Резко отличались друг от друга женщина прошлого — Муфтина и комсомолка — Наташа. И несмотря на разницу во всем, начиная с возраста и кончая идеями, и та и другая дрались с одним и тем же противником — с Фоминым. Одна — с бывшим Фоминым, другая — с нынешним. По-видимому, преимущество в убежденности было на стороне Наташи, если она обнаружила в себе достаточно стойкости, чтобы не поддаться на уловки «профессора своего дела». Она продолжала вести свою линию, а не линию Фомина.

У Наташи созрел определенный план. Задерживаться на Пантюхине не нужно, над ним достаточно поработали. Нужно пойти по новичкам, показавшим себя на производстве, по тем, кто старается выйти на первые места, кто вольно или невольно, а соперничает со старичками.

Наташа с наслаждением окунулась в привычные шумы цеха. Здесь будто пропадали и рассасывались неясные очертания фоминых и муфтиных. Все становилось проще и уверенней. Наташа безошибочно угадывала работу шепингов, отличая их размеренный шелест от характерного рокота токарных станков или смачного посапывания карусельных. Среди этих тонких звуков резко выделялись голоса заточных карборундов, окрыленных снопами пламени, и визг сверлилок, начинавших прогрызание свежего, твердого металла. Потом и сверла утрачивали пронзительность, постепенно погружаясь в глубину структуры, и над всеми шумами по-хозяйски возникал звон колокола на кране и лязг его промасленных, звонких цепей.

Люди, занятые той или иной операцией процесса, утрачивали черты индивидуальности. Не было красивых или некрасивых, добрых или недобрых, пожилых или молодых. Все были на одно лицо, работали в одних и тех же, если судить по напряжению, позах. Но так казалось непосвященным людям, впервые окунувшимся в атмосферу производства, в эти звуки, в эти видения и запахи. Стоило хорошенько осмотреться и почувствовать себя частицей цеха, как все менялось и приобретало тысячу разных отличий.
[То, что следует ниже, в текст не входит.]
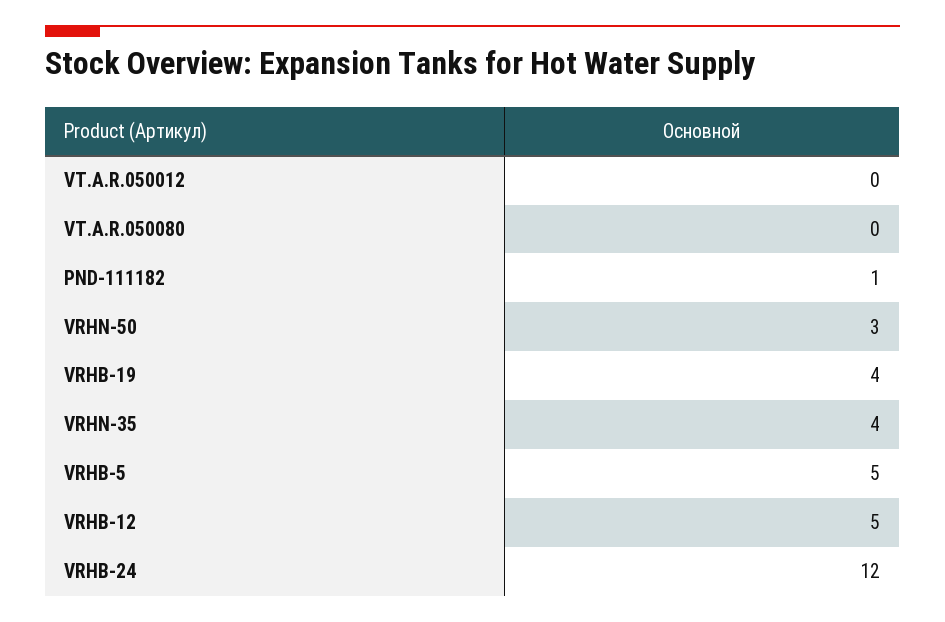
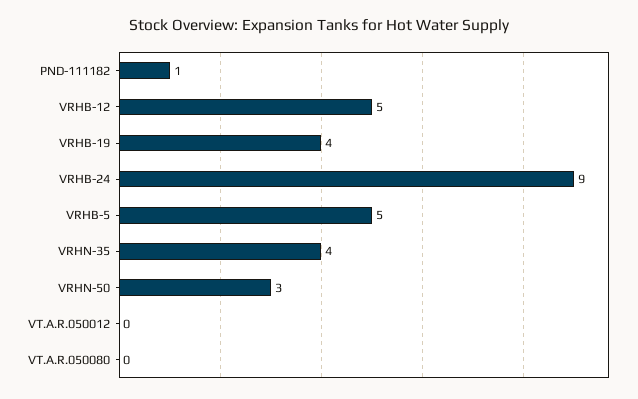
  {
    "VT.A.R.050012": 0,
    "VT.A.R.050080": 0,
    "PND-111182": 1,
    "VRHN-50": 3,
    "VRHB-19": 4,
    "VRHN-35": 4,
    "VRHB-5": 5,
    "VRHB-12": 5,
-   "VRHB-24": 12
+   "VRHB-24": 9
  }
Пантюхин, работавший теперь не в паре с Бурлаковым, поджидал нормировщицу с нетерпением злоумышленника. Он заранее предвидел, как ловко обведет вокруг пальца эту хоть и смышленую, но неопытную в разгадке ухищрений девчонку. В партию Пантюхин не вступал не потому, что не был согласен с ее установками, а лишь потому, что не хотел забивать себе голову лишними мыслями, отнимать время на собрания и нагрузки.

Присмотревшись к своему наперснику Дмитрию Фомину, Пантюхин мог бы и более изобретательно отвести вопросы, ему предлагаемые. Но пока он скромно помалкивал, решив «обводить вокруг пальца» самых настырных девчонок из «тяни нашего брата».

Наташа почему-то не задержалась возле него, несмотря на то, что Пантюхин трогательно улыбался. «Возможно, Митя Фомин переиграл спектакль, — подумал Пантюхин, провожая взглядом нормировщицу. — Ишь ты, вздумала фискалить из-за угла!» Но Наташа прошла на другую линию, совершенно усыпив все подозрения Пантюхина.

Возле Марфиньки Наташа задержалась не только по своему нормировочному делу. Она заметила, что Марфинька порывалась что-то сказать ей, остановилась и поздоровалась за руку.

— Скажите братишке, — неожиданно выдохнула Марфинька, умоляюще и светло глядя на нее увлажненными глазами, — не могу я двоиться. Обманывать не научилась. Пусть не серчает. Скажите ему, пусть заходит ко мне, не отталкивает... Может быть, доведется и ему полюбить. Нет с собой сладу... Сладу нет, когда...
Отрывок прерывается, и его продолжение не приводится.